#### PROBLEM SET:
1: According to the linear algebra summary, what are operators?
2: Continue the linear algebra summary past its last line.

# SELECTED PASSAGE start

Operators and Inner Product Spaces (Linear Maps, pt 2)
This is a continuation of a condensed summary of linear algebra theory following Axler’s text.
Part one covers the basics, up to Strang’s four fundamental subspaces. We continue with operators and inner product spaces.
Law professor Richard Friedman presenting a case before the U.S. Supreme Court in 2010:
Mr. Friedman: I think that issue is entirely orthogonal to the issue here because the Commonwealth is acknowledging—
Chief Justice Roberts: I'm sorry. Entirely what?
Mr. Friedman: Orthogonal. Right angle. Unrelated. Irrelevant.
Chief Justice Roberts: Oh.
Justice Scalia: What was that adjective? I liked that.
Mr. Friedman: Orthogonal.
Chief Justice Roberts: Orthogonal.
Mr. Friedman: Right, right.
Justice Scalia: Orthogonal, ooh. (Laughter.)
Justice Kennedy: I knew this case presented us a problem. (Laughter.)
Operators and eigenvalues
- Operators are linear maps from $V$ to itself.

# SELECTED PASSAGE end
# SUPPLIED RECORDS start

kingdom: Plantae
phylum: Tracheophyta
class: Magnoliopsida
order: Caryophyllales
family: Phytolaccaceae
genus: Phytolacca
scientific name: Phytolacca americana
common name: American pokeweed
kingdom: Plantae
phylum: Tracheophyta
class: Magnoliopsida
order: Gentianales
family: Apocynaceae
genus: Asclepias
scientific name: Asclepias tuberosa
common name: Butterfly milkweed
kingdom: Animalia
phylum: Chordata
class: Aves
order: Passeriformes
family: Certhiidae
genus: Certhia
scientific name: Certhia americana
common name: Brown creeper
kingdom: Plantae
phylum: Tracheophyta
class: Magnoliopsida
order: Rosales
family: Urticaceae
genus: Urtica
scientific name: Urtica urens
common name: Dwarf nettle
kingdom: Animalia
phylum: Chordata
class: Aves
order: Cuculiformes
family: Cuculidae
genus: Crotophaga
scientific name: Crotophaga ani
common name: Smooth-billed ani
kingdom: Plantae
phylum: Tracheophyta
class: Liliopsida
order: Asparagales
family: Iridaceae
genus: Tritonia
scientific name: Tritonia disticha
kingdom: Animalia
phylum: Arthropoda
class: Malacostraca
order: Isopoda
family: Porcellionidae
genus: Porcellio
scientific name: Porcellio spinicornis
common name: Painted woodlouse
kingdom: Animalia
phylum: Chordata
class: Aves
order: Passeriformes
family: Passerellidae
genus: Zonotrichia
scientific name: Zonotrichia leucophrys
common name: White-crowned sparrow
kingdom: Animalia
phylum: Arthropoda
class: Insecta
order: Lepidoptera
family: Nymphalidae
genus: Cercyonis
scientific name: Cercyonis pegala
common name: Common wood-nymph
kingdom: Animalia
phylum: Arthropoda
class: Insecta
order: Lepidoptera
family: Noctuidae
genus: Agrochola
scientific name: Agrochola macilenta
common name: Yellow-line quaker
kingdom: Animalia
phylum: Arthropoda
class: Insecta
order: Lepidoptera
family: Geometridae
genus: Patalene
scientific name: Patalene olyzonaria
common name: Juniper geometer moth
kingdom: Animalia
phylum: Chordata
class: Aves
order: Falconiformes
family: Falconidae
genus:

# SUPPLIED RECORDS end

#### THE ANSWERS:
1: Linear maps from $V$ to itself.

2:
- Suppose $T$ is an operator on $V$. A number $\lambda \in \F$ is called an eigenvalue of $T$ if there exists $v \in V$ such that $v \neq 0$ and $Tv = \lambda v.$
- The following are equivalent:
- $\lambda$ is an eigenvalue of $T;$
- $T - \lambda I$ is not {invertible, surjective, injective}
- If $\lambda_1,\dots,\lambda_m$ are distinct eigenvalues of $T$ and $v_1,\dots,v_m$ are corresponding eigenvectors, then $v_1,\dots,v_m$ is linearly independent.
- Assume not. Then let $k$ be the smallest integer such that $v_k = a_1 v_1 + \dots + a _ {k-1} v _ {k-1};$ call this equation $E$. Consider $\lambda_k E - T(E);$ all the $a_i$ must be $0$ because $v_1,…,v _ {k-1}$ are independent and the $\lambda_i$ are distinct. This implies $v_k = 0$ which violates the assumption that it is an eigenvector.
-
So each operator on $V$ has at most $\dim V$ distinct eigenvalues.
- Every operator on a finite-dimensional, nonzero, complex vector space has an eigenvalue.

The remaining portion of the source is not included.